··· Data supplied

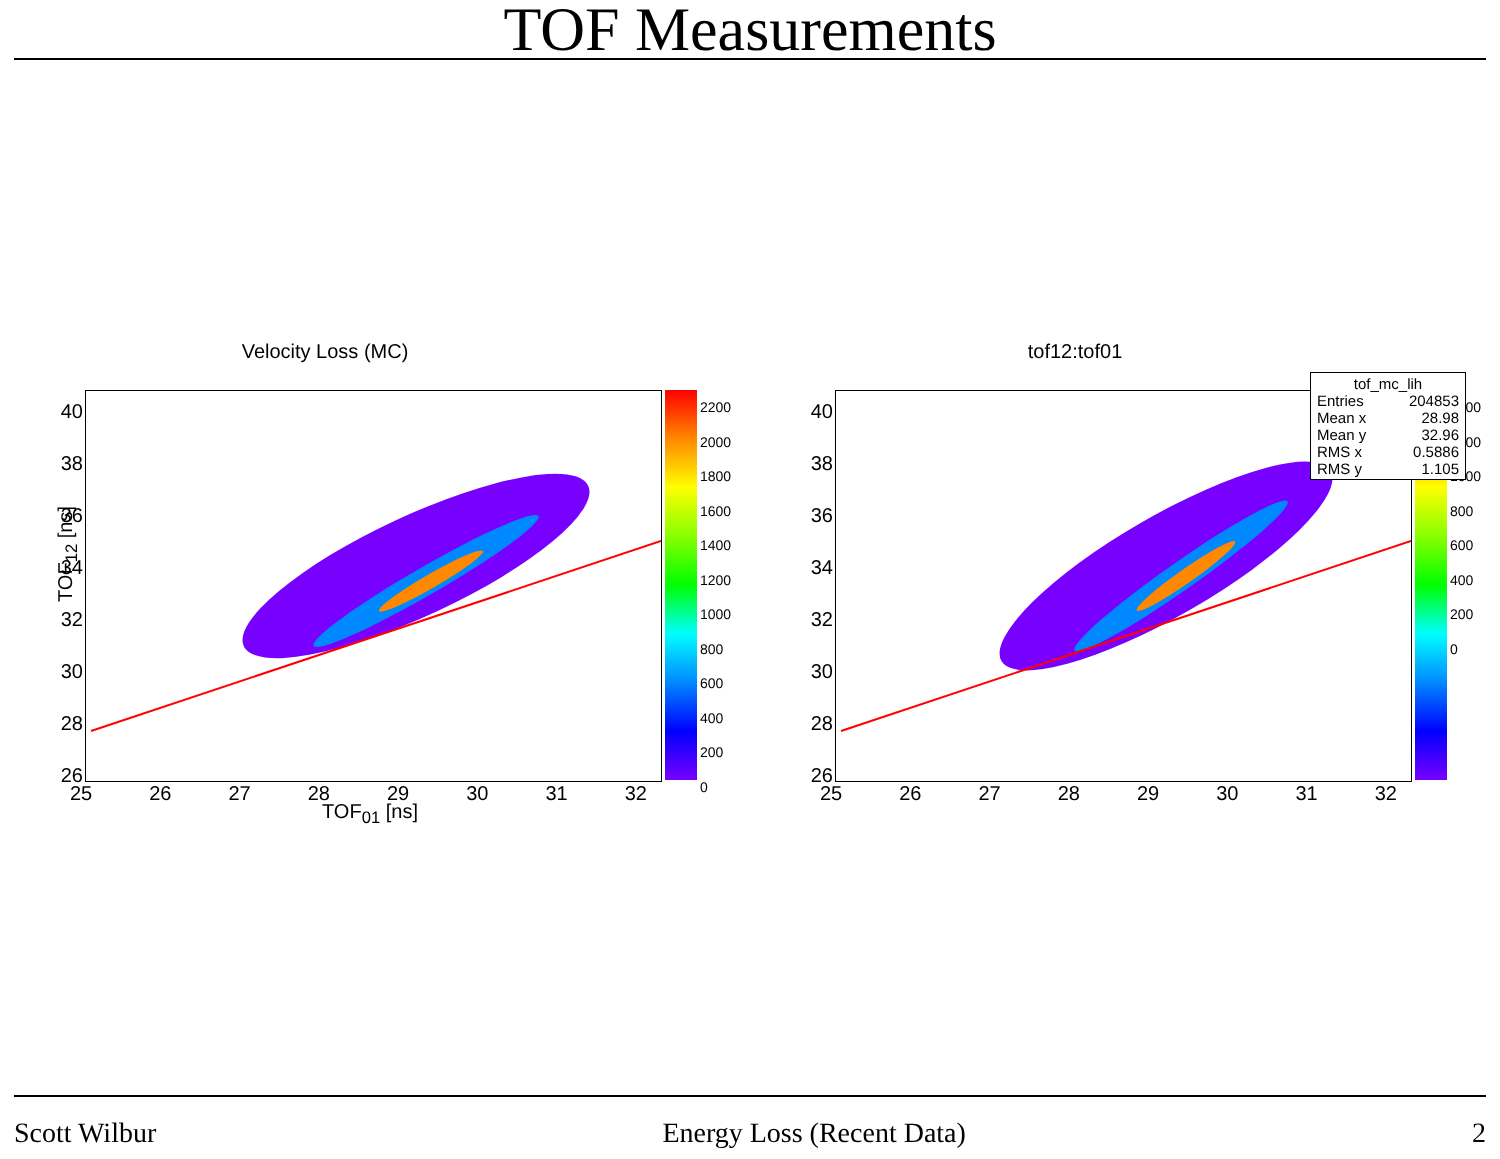TOF Measurements
Velocity Loss (MC)
40 38 36 34 32 30 28 26
2200
2000
1800
1600
1400
1200
1000
800
600
400
200
0
25 26 27 28 29 30 31 32
TOF<sub>12</sub> [ns]
TOF<sub>01</sub> [ns]
tof12:tof01
40 38 36 34 32 30 28 26
1400
1200
1000
800
600
400
200
0
25 26 27 28 29 30 31 32
tof_mc_lih
Entries 204853
Mean x 28.98
Mean y 32.96
RMS x 0.5886
RMS y 1.105
Scott Wilbur Energy Loss (Recent Data) 2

······

== About this task ==
For each entry, repeat its text exactly and leave out any picture it holds.

== Expected output ==
TOF Measurements
Velocity Loss (MC)
40 38 36 34 32 30 28 26
2200
2000
1800
1600
1400
1200
1000
800
600
400
200
0
25 26 27 28 29 30 31 32
TOF<sub>12</sub> [ns]
TOF<sub>01</sub> [ns]
tof12:tof01
40 38 36 34 32 30 28 26
1400
1200
1000
800
600
400
200
0
25 26 27 28 29 30 31 32
tof_mc_lih
Entries 204853
Mean x 28.98
Mean y 32.96
RMS x 0.5886
RMS y 1.105
Scott Wilbur Energy Loss (Recent Data) 2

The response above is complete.